:: DATA PROVIDED

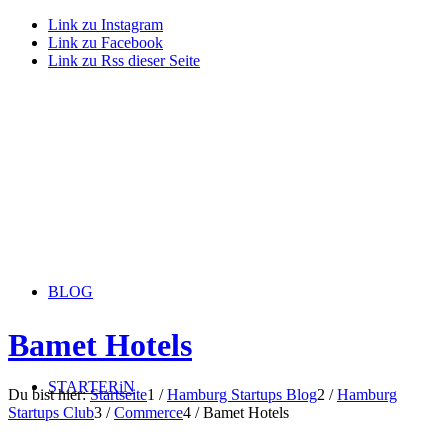
Link zu Instagram
Link zu Facebook
Link zu Rss dieser Seite
BLOG
Bamet Hotels
STARTERiN
Du bist hier:
Startseite
1
/
Hamburg Startups Blog
2
/
Hamburg
Startups Club
3
/
Commerce
4
/
Bamet Hotels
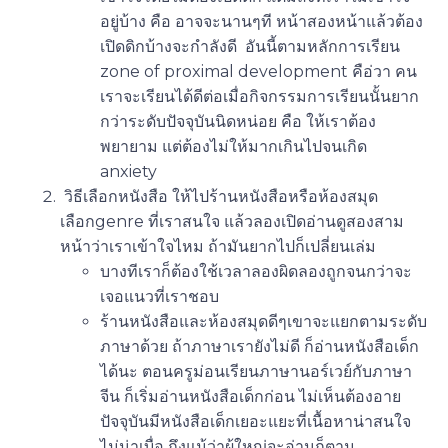
อยู่บ้าง คือ อาจจะนานๆที หน้าสองหน้าแล้วต้อง
เปิดดิกบ้างจะกำลังดี อันนี้ตามหลักการเรียน
zone of proximal development คือ่วา คน
เราจะเรียนได้ดีต่อเมื่อกิจกรรมการเรียนนั้นยาก
กว่าระดับปัจจุบันนิดหน่อย คือ ให้เราต้อง
พยายาม แต่ต้องไม่ให้มากเกินไปจนเกิด
anxiety
วิธีเลือกหนังสือ ให้ไปร้านหนังสือหรือห้องสมุด
เลือกgenre ที่เราสนใจ แล้วลองเปิดอ่านดูสองสาม
หน้าว่าเราเข้าใจไหม ถ้ามันยากไปก็เปลี่ยนเล่ม
บางทีเราก็ต้องใช้เวลาลองผิดลองถูกจนกว่าจะ
เจอแนวที่เราชอบ
ร้านหนังสือและห้องสมุดดีๆเขาจะแยกตามระดับ
ภาษาด้วย ถ้าภาษาเรายังไม่ดี ก็อ่านหนังสือเด็ก
ได้นะ ตอนครูม่อนเรียนภาษานอร์เวย์กับภาษา
จีน ก็เริ่มอ่านหนังสือเด็กก่อน ไม่เห็นต้องอาย
ปัจจุบันมีหนังสือเด็กเยอะแยะที่เนื้อหาน่าสนใจ
ไม่น่าเบื่อ ถึงแม้ว่าผู้ใหญ่จะอ่านก็ตาม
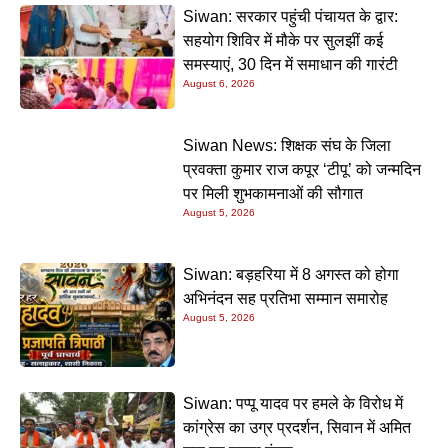
Siwan: सरकार पहुंची पंचायत के द्वार:
सहयोग शिविर में मौके पर सुलझीं कई
समस्याएं, 30 दिन में समाधान की गारंटी
August 6, 2026
Siwan News: शिक्षक संघ के जिला
प्रवक्ता कुमार राज कपूर ‘टीपू’ को जन्मदिन
पर मिली शुभकामनाओं की सौगात
August 5, 2026
Siwan: बड़हरिया में 8 अगस्त को होगा
अभिनंदन सह प्रतिभा सम्मान समारोह
August 5, 2026
Siwan: पप्पू यादव पर हमले के विरोध में
कांग्रेस का उग्र प्रदर्शन, सिवान में अमित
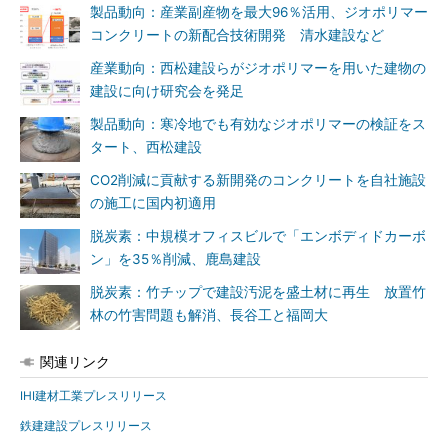
製品動向：産業副産物を最大96％活用、ジオポリマー
コンクリートの新配合技術開発 清水建設など
産業動向：西松建設らがジオポリマーを用いた建物の
建設に向け研究会を発足
製品動向：寒冷地でも有効なジオポリマーの検証をス
タート、西松建設
CO2削減に貢献する新開発のコンクリートを自社施設
の施工に国内初適用
脱炭素：中規模オフィスビルで「エンボディドカーボ
ン」を35％削減、鹿島建設
脱炭素：竹チップで建設汚泥を盛土材に再生 放置竹
林の竹害問題も解消、長谷工と福岡大
関連リンク
IHI建材工業プレスリリース
鉄建建設プレスリリース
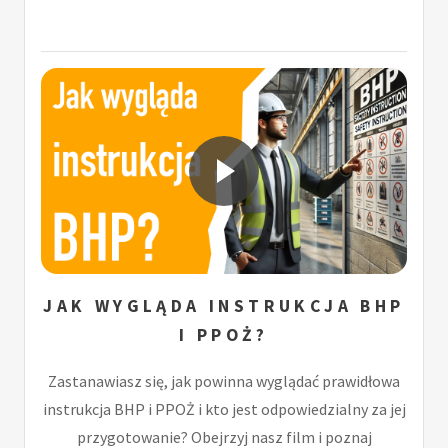
JAK WYGLĄDA INSTRUKCJA BHP
I PPOŻ?
Zastanawiasz się, jak powinna wyglądać prawidłowa
instrukcja BHP i PPOŻ i kto jest odpowiedzialny za jej
przygotowanie? Obejrzyj nasz film i poznaj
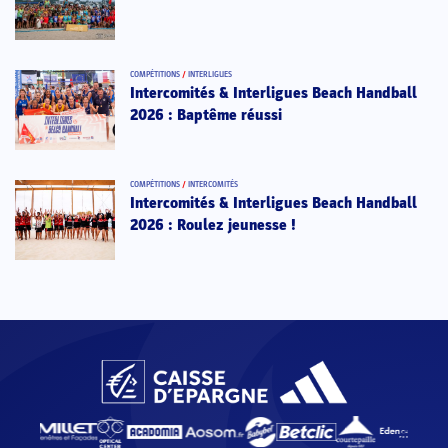
COMPÉTITIONS
/
INTERLIGUES
Intercomités & Interligues Beach Handball
2026 : Baptême réussi
COMPÉTITIONS
/
INTERCOMITÉS
Intercomités & Interligues Beach Handball
2026 : Roulez jeunesse !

::::

#### TASK REQUIREMENTS:
Print the text lines from all of the entries above verbatim and in their original order. Omit the picture markers from the output.

#### YOUR RESPONSE:
Link zu Instagram
Link zu Facebook
Link zu Rss dieser Seite
BLOG
Bamet Hotels
STARTERiN
Du bist hier:
Startseite
1
/
Hamburg Startups Blog
2
/
Hamburg
Startups Club
3
/
Commerce
4
/
Bamet Hotels
อยู่บ้าง คือ อาจจะนานๆที หน้าสองหน้าแล้วต้อง
เปิดดิกบ้างจะกำลังดี อันนี้ตามหลักการเรียน
zone of proximal development คือ่วา คน
เราจะเรียนได้ดีต่อเมื่อกิจกรรมการเรียนนั้นยาก
กว่าระดับปัจจุบันนิดหน่อย คือ ให้เราต้อง
พยายาม แต่ต้องไม่ให้มากเกินไปจนเกิด
anxiety
วิธีเลือกหนังสือ ให้ไปร้านหนังสือหรือห้องสมุด
เลือกgenre ที่เราสนใจ แล้วลองเปิดอ่านดูสองสาม
หน้าว่าเราเข้าใจไหม ถ้ามันยากไปก็เปลี่ยนเล่ม
บางทีเราก็ต้องใช้เวลาลองผิดลองถูกจนกว่าจะ
เจอแนวที่เราชอบ
ร้านหนังสือและห้องสมุดดีๆเขาจะแยกตามระดับ
ภาษาด้วย ถ้าภาษาเรายังไม่ดี ก็อ่านหนังสือเด็ก
ได้นะ ตอนครูม่อนเรียนภาษานอร์เวย์กับภาษา
จีน ก็เริ่มอ่านหนังสือเด็กก่อน ไม่เห็นต้องอาย
ปัจจุบันมีหนังสือเด็กเยอะแยะที่เนื้อหาน่าสนใจ
ไม่น่าเบื่อ ถึงแม้ว่าผู้ใหญ่จะอ่านก็ตาม
Siwan: सरकार पहुंची पंचायत के द्वार:
सहयोग शिविर में मौके पर सुलझीं कई
समस्याएं, 30 दिन में समाधान की गारंटी
August 6, 2026
Siwan News: शिक्षक संघ के जिला
प्रवक्ता कुमार राज कपूर ‘टीपू’ को जन्मदिन
पर मिली शुभकामनाओं की सौगात
August 5, 2026
Siwan: बड़हरिया में 8 अगस्त को होगा
अभिनंदन सह प्रतिभा सम्मान समारोह
August 5, 2026
Siwan: पप्पू यादव पर हमले के विरोध में
कांग्रेस का उग्र प्रदर्शन, सिवान में अमित
製品動向：産業副産物を最大96％活用、ジオポリマー
コンクリートの新配合技術開発 清水建設など
産業動向：西松建設らがジオポリマーを用いた建物の
建設に向け研究会を発足
製品動向：寒冷地でも有効なジオポリマーの検証をス
タート、西松建設
CO2削減に貢献する新開発のコンクリートを自社施設
の施工に国内初適用
脱炭素：中規模オフィスビルで「エンボディドカーボ
ン」を35％削減、鹿島建設
脱炭素：竹チップで建設汚泥を盛土材に再生 放置竹
林の竹害問題も解消、長谷工と福岡大
関連リンク
IHI建材工業プレスリリース
鉄建建設プレスリリース
JAK WYGLĄDA INSTRUKCJA BHP
I PPOŻ?
Zastanawiasz się, jak powinna wyglądać prawidłowa
instrukcja BHP i PPOŻ i kto jest odpowiedzialny za jej
przygotowanie? Obejrzyj nasz film i poznaj
COMPÉTITIONS
/
INTERLIGUES
Intercomités & Interligues Beach Handball
2026 : Baptême réussi
COMPÉTITIONS
/
INTERCOMITÉS
Intercomités & Interligues Beach Handball
2026 : Roulez jeunesse !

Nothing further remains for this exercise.